La tradición y el sentido común, que no siempre caminan en direcciones paralelas, impulsaron a la Costa del Sol a destinar su mayor esfuerzo de promoción turística a los tres mercados que más han contribuido a construir su prosperidad: el nacional, el británico y, en menor medida, el alemán.
Durante años la dinámica ha sido prolífica y construyó lo que después se configuró como el principal y, recurrentemente, único motor de la economía de la provincia. Los extranjeros llegaban para pasar unos días en la Costa, se enamoraban de su clima, de su cada vez más maltratado paisaje, de su gastronomía, de su gente y hasta de su sentido lúdico de la vida. Algunos se compraban una casa para poder disfrutar más días al año de todo eso, y algunos más decidían que éste era el lugar donde querían disfrutar de su retiro. Todo ello construyó lo que hoy conocemos como industria turística, que incluye a una cantidad infinita de sectores y que mal que bien aún emplea desde camareros o jardineros hasta notarios o decoradores y que como existe desde hace décadas a veces creemos que la tenemos por derecho divino, sin que sea necesario hacer nada para mantenerla.

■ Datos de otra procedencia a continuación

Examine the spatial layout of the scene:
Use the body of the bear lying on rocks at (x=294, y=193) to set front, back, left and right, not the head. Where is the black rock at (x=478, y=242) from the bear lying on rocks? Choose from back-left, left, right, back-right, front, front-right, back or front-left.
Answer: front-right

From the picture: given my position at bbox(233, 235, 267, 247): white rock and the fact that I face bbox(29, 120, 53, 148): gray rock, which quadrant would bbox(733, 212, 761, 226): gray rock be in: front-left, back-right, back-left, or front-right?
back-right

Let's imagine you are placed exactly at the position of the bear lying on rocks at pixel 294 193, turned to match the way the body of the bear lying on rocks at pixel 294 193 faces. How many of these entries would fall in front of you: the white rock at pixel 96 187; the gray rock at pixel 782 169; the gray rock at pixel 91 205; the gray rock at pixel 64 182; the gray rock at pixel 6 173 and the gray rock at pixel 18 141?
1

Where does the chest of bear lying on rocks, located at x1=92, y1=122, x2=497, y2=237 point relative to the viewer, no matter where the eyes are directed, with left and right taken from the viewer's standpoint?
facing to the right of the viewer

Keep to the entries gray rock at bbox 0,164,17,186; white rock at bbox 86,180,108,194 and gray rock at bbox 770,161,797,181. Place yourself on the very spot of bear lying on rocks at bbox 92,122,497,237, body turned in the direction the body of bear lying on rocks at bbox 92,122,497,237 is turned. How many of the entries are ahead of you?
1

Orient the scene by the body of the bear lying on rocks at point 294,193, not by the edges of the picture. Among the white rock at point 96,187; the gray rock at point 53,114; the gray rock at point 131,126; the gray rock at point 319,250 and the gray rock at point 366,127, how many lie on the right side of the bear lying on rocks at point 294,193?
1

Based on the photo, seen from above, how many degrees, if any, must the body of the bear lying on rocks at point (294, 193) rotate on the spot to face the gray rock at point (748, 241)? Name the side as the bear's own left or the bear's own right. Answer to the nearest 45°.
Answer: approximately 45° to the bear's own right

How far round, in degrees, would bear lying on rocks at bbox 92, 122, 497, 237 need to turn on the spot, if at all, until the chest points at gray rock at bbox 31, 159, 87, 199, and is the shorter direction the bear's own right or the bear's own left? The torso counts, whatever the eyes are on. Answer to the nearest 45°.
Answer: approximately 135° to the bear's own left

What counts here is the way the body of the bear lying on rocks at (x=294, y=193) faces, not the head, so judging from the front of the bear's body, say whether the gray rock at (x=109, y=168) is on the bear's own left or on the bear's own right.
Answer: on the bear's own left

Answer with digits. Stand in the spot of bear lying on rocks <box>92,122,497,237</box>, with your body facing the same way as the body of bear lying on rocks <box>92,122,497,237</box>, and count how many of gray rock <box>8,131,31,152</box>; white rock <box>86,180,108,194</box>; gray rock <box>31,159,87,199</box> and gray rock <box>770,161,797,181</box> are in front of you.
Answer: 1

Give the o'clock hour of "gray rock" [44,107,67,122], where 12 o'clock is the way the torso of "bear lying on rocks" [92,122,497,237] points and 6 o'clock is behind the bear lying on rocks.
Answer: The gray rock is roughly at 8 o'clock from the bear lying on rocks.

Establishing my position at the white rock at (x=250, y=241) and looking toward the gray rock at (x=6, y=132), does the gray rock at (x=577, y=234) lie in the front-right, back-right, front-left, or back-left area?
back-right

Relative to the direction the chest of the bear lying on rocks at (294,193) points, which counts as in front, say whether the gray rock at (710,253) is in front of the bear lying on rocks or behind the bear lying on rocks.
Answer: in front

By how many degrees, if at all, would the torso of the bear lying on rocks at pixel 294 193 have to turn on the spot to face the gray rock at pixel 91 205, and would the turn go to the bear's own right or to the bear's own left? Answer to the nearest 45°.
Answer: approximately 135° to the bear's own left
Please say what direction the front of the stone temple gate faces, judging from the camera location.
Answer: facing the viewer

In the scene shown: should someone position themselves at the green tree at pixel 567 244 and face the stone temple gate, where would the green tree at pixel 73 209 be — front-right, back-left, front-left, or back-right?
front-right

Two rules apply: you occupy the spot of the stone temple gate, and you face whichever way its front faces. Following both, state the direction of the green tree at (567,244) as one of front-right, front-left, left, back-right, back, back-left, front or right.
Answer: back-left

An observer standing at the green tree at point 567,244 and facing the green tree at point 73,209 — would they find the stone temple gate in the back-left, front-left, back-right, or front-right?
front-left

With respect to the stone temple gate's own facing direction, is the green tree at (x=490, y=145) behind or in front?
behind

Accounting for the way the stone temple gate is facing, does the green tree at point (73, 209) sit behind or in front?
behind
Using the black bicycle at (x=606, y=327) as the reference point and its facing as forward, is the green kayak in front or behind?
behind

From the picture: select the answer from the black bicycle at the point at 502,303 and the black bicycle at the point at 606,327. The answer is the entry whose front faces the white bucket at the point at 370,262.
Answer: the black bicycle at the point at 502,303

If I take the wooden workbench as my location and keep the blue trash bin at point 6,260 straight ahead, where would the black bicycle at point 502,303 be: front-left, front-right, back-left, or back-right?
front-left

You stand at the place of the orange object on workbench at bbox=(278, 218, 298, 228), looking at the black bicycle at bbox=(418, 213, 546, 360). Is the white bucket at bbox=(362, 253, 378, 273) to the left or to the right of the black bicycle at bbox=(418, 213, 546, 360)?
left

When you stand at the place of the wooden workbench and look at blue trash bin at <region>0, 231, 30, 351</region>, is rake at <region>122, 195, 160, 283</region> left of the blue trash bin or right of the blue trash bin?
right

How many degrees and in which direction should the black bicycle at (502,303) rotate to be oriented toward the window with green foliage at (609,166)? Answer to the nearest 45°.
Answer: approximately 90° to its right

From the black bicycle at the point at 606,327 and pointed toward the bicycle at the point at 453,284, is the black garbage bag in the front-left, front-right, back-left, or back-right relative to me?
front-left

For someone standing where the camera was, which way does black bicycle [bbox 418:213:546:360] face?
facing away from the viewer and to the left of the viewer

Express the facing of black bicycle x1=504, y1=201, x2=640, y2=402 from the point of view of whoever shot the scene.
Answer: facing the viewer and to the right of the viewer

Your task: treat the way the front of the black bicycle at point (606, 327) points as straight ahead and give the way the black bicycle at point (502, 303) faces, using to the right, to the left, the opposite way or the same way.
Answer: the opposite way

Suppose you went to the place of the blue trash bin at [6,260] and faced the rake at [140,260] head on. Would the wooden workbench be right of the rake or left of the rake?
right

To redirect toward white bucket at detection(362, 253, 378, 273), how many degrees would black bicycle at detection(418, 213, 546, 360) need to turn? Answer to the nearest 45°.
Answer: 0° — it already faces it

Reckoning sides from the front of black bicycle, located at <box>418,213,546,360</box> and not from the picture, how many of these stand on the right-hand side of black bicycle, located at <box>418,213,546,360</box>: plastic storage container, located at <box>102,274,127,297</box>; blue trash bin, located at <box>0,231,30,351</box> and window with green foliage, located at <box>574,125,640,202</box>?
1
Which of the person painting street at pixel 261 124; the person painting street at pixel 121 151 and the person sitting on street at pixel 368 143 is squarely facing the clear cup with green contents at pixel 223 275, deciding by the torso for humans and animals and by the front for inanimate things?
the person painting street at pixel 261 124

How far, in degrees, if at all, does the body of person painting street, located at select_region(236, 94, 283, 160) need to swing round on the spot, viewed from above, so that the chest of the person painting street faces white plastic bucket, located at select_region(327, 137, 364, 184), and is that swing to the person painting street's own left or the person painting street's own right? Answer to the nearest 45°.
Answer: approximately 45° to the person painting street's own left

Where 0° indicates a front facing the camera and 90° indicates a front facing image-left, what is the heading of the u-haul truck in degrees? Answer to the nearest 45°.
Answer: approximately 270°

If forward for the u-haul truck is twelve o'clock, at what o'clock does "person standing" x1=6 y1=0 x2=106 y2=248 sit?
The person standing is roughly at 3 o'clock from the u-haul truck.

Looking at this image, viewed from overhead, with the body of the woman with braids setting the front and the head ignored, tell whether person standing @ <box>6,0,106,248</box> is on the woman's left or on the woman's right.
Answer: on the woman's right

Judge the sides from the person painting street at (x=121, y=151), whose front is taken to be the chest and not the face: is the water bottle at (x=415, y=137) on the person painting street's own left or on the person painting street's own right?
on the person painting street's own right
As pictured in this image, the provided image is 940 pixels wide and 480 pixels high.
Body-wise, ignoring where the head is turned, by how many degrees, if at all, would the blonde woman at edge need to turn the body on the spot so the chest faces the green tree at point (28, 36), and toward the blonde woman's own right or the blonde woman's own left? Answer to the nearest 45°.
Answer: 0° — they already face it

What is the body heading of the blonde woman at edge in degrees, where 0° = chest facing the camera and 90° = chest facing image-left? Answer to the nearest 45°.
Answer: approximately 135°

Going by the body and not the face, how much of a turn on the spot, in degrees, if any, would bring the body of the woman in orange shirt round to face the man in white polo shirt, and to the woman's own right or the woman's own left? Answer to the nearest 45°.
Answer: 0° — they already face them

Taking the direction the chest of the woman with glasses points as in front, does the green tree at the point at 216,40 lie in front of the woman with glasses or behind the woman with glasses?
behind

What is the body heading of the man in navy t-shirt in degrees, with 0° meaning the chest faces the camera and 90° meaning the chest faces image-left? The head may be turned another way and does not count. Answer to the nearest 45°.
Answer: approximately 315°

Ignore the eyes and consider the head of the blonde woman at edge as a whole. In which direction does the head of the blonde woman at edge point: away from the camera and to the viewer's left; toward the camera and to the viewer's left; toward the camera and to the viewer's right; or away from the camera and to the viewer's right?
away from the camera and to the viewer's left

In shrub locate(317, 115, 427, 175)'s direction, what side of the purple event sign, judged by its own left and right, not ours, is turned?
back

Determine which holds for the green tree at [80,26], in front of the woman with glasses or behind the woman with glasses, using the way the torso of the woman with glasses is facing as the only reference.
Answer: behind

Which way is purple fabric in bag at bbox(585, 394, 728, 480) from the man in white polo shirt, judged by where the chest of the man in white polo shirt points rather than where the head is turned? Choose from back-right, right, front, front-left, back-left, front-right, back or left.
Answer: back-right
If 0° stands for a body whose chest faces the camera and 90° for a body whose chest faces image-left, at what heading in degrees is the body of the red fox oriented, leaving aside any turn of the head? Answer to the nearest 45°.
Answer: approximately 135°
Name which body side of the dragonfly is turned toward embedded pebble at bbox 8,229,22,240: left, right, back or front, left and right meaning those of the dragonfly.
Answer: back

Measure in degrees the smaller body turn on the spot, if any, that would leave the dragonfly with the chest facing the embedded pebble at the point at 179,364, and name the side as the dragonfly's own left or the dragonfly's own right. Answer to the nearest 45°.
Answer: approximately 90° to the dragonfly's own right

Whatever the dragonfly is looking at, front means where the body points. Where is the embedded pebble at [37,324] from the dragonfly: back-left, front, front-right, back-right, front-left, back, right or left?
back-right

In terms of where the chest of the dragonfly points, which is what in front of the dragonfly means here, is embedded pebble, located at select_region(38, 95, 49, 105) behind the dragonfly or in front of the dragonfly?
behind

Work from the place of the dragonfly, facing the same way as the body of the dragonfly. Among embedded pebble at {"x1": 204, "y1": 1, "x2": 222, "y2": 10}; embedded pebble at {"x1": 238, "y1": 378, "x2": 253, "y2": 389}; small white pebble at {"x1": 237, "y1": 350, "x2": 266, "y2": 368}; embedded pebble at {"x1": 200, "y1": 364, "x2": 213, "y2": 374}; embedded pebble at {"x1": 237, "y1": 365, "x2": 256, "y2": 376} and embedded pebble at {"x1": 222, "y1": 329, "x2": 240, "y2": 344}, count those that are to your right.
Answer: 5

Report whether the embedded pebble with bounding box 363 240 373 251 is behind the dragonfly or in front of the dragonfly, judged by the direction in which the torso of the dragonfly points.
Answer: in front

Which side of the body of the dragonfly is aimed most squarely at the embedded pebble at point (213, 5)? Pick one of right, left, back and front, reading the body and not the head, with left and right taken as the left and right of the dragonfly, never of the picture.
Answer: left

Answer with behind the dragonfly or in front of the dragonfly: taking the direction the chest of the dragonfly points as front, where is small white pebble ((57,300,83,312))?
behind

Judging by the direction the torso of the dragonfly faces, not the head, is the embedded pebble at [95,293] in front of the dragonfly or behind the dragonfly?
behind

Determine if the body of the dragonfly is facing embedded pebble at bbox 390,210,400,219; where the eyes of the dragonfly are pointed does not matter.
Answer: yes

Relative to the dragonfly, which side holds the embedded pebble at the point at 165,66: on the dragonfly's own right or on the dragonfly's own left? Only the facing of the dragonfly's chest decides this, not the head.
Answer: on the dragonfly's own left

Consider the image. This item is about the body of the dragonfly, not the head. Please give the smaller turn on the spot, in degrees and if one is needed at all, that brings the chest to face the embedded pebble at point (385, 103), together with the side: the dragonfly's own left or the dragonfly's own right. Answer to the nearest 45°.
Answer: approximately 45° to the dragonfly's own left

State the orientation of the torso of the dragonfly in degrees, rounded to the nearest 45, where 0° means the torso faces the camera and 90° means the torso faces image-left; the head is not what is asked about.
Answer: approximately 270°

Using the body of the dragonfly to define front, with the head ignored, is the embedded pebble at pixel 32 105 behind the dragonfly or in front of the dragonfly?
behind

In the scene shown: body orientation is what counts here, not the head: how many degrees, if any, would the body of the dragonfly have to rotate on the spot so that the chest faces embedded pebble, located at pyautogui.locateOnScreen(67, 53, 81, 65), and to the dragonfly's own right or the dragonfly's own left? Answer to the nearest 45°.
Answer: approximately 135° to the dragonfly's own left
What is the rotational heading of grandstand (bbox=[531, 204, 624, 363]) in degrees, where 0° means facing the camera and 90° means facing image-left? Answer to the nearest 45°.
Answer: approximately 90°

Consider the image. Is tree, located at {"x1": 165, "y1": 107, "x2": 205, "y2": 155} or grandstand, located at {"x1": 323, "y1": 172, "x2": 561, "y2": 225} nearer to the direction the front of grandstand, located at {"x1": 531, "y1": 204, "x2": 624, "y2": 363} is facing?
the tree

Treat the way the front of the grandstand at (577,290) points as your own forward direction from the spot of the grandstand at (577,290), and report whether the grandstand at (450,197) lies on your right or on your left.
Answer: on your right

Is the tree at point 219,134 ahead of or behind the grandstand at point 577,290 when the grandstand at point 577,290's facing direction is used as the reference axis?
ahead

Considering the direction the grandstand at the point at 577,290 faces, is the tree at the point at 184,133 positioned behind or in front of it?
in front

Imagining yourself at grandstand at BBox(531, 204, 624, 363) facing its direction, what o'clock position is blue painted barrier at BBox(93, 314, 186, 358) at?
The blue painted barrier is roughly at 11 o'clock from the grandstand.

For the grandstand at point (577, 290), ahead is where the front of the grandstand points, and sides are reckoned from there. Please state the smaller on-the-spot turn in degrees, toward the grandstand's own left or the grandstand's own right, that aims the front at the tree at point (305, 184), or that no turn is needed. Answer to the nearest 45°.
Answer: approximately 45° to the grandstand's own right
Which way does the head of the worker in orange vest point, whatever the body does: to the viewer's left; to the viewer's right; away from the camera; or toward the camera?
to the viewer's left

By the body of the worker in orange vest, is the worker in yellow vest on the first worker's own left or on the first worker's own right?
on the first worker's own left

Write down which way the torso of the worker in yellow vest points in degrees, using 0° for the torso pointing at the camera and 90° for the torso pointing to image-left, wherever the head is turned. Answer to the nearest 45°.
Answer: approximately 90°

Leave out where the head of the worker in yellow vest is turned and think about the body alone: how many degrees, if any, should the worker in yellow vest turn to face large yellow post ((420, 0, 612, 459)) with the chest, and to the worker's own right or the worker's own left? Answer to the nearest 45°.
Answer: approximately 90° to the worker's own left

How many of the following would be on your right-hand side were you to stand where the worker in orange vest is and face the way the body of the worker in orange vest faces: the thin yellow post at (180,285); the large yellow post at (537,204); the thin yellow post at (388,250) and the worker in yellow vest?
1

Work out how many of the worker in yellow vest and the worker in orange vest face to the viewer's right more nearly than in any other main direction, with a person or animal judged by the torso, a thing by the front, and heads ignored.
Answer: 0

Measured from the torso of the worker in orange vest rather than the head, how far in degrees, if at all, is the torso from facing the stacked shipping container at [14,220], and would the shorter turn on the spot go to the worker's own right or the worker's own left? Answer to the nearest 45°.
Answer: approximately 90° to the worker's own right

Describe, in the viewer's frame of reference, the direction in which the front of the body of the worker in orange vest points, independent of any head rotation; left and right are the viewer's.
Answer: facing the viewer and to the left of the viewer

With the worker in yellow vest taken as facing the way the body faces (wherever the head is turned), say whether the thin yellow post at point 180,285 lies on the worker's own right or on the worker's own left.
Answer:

Los años trajeron multitud de destinos competidores, porque a falta de otros recursos hasta el país más pobre y alejado del mundo tiene una estrategia turística. Visitar las ferias permite comprobar que hay quien se empeña, y lo consigue, en vender viajes turísticos a Senegal, a Haití o a Palestina. Pese a esa globalización de la competencia y a la irrupción de destinos de gran potencia y atractivo, España ha sabido mantenerse en el grupo de los líderes. Un club selecto que siempre ha compartido con Francia y Estados Unidos y al que recientemente se ha incorporado China.
Junto con la oferta también se globalizó la demanda. Ya no basta con atraer a ingleses, alemanes o suecos. Ahora se dice que quien consiga seducir a buena parte de los 100 millones de chinos que en poco tiempo viajarán fuera de su país tendrá asegurado su porvenir en esta industria, pero antes de eso ya se han puesto los ojos en rusos y árabes, que junto a mexicanos, brasileros, indios o sudafricanos conforman nuevas porciones de un pastel que ha crecido, pero menos que el número de quienes aspiran a ser comensales.
Ello nos devuelve a la equivocada percepción de que los turistas llegan aquí por decreto divino, y que no importa si no mejoramos las playas, si no les facilitamos los trámites para que se queden a vivir en las casas que compran, si los ahuyentamos con absurdas medidas fiscales o si no vamos a buscarlos a las ferias turísticas, que a consecuencia de todo lo anterior ya no solo se celebran en Londres o en Berlín.
Triste necesidad la de tener que explicar la obvio.